Maybe it’s the big screen TV, maybe it’s life’s complications, but I don’t get out to the movie theatres much anymore. I usually get to see films right after they hit the DVD market, in the comfort of my own home. It’s more convenient, the food is better, the bathrooms are cleaner and if anyone does dare to talk or let their cell phone blurt out an obnoxious ringtone, I can pan back and replay what I missed.

But I sacrificed all that to catch Up in the Air the other day (no food, no bathroom need, some talking and yes, an idiot’s ringtone). I like George Clooney – he’s the Cary Grant of his era – and the cast was peppered with the likes of Jason Bateman (wonderfully smarmy again), J.K. Simmons, Sam Elliot, Zach Galifanakis and Danny McBride. It was entertaining and thankfully didn’t follow the typical Hollywood plot paths, but I’m not certain it was anything more than just a good day at the movies.

The plot centers on Clooney, whose character is a corporate terminator, hired by firms to downsize their employees. Comfortable in his non-existence, his Ryan Bingham is happy to eschew the real world as he pursues his singular goal of racking up a million air miles, with the occasional speaking engagement and harmless fling along the way.
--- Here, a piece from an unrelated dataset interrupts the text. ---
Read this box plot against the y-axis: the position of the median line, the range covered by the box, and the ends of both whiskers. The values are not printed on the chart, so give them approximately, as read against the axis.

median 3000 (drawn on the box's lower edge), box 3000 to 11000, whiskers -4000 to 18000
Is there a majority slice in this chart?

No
He’s very good at handling people one-on-one but we quickly learn that his script for these encounters is as pat as his presentation for his yet-unwritten self-help book “What’s in Your Backpack”.
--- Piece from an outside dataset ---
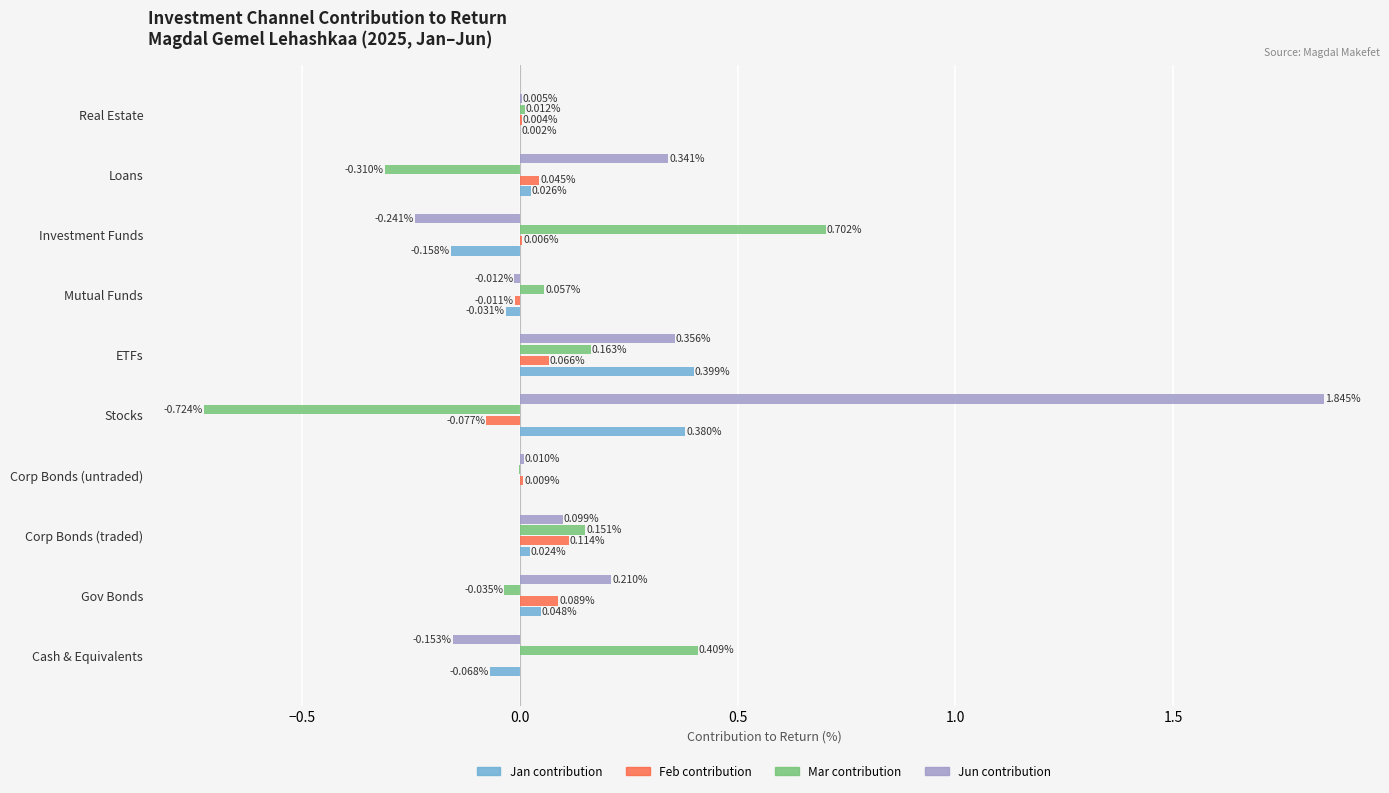

How many values in Jun contribution are above zero?

7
Life then decides to intervene. He meets a woman who might be his soul mate (a wonderful Vera Farmiga), his company is about to use web conferencing to replace personal travel, and he’s about to get in a little deeper with a family he’s all but ignored during his adult life. Most of the events find him hitting the road with the new business school graduate (Anna Kendrick) to show her the ropes in an effort to convince her that technology can’t replace human contact. Ironic, since the only human contact Bingham has is with the people he’s firing.

Without spoiling the plot, these diversions are played well for the most part, avoiding the usual clichés and in some cases surprising you with the turns taken. By the end of the picture, each of the three major characters is affected in some way, but perhaps not changed. As a viewer, I felt the same emotional distance; I observed behavior but never felt like a participant.

Interestingly, director Jason Reitman interviewed unemployed people about their reactions and feelings – reportedly more than one of the cameo interviewees is a real person – in an effort to shine a light on what is a tough time in the nation’s economy. Not certain he succeeded there; while some segments are powerfully poignant, others are played for almost comic relief. And I think that might be my overall problem with the picture, too – what is he shooting for?

Up in the Air isn’t a feel-good picture, but then again it is in a way. It’s a drama with comedic elements, but also a comedy with some very pensive relationships and scenes. But does it ever…I dunno…move me in a big way? I was entertained, but I don’t think anything resonated after I left the theatre

Best Picture? Boy, I don’t know. I’d like to think the best picture of any year is more important, grander, more epic. (Then again, American Beauty wasn’t exactly Citizen Kane.) And when I look back at their respective years, I still think his most recent directorial efforts (Juno and Thank You for Smoking) hold up pretty damn well. Stranger things have happened.